Problem statement: Lines in the data below that contain the word "Right" are to be copied.

[Collected data entries]
● ● ● ● ●

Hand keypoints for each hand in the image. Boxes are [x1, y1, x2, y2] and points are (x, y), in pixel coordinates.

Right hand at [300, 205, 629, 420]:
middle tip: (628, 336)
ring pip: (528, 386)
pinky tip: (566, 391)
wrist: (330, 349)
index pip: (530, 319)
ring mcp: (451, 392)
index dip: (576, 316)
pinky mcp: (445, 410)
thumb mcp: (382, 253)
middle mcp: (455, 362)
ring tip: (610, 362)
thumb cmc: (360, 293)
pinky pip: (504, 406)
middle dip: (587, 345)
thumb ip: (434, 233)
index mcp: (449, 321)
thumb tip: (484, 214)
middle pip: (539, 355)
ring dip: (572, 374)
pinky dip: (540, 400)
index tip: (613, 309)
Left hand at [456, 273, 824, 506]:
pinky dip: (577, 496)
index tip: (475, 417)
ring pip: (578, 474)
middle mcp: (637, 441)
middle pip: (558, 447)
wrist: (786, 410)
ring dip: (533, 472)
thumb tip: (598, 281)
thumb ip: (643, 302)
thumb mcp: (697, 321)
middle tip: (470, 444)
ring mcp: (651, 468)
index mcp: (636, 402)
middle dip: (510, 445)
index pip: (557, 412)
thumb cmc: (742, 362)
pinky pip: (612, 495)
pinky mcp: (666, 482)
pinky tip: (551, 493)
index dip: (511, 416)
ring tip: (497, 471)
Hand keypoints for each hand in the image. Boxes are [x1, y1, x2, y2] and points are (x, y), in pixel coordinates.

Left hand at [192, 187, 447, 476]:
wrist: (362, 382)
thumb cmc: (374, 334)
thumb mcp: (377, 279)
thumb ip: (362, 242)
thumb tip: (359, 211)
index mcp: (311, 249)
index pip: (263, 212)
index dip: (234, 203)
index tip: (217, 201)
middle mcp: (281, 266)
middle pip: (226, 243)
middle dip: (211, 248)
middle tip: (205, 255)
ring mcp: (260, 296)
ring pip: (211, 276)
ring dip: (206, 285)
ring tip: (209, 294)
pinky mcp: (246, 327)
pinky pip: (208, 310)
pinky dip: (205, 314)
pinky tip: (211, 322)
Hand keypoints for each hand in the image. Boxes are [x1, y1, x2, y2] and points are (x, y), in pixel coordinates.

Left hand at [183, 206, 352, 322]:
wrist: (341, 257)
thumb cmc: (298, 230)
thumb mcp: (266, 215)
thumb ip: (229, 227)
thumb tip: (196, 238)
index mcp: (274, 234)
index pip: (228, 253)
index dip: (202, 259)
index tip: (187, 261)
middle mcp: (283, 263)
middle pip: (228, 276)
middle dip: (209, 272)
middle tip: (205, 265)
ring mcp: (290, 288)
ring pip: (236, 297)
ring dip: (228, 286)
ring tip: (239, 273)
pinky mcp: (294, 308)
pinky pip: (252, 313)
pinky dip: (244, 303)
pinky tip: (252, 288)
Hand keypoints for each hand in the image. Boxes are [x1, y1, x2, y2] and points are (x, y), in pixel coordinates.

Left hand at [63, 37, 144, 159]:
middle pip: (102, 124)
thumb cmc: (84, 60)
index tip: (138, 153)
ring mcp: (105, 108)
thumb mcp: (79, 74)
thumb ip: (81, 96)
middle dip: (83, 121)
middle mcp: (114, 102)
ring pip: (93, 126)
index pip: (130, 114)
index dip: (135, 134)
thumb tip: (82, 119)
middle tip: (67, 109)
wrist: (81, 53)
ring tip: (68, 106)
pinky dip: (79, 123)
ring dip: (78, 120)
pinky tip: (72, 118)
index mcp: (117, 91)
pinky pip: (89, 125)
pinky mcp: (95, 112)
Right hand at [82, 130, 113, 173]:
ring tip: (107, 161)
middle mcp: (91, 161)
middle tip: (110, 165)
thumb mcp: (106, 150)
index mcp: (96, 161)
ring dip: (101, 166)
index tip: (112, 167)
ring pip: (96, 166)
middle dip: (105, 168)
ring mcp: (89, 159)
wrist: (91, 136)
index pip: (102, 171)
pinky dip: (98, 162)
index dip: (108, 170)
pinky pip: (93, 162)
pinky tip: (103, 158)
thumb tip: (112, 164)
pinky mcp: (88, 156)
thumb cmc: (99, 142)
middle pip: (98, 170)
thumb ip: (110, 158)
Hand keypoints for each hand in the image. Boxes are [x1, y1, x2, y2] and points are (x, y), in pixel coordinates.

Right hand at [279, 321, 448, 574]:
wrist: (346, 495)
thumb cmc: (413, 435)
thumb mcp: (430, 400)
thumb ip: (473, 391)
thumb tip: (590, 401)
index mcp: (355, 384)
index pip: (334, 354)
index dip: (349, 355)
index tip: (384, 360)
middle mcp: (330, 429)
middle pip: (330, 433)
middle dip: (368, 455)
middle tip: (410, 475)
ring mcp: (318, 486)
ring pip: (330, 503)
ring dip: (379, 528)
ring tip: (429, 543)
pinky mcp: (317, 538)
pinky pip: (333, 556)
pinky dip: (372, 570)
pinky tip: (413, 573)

● ● ● ● ●

Finished exercise:
Right hand at [300, 205, 629, 420]:
Right hand at [82, 130, 113, 173]:
Right hand at [279, 321, 448, 574]:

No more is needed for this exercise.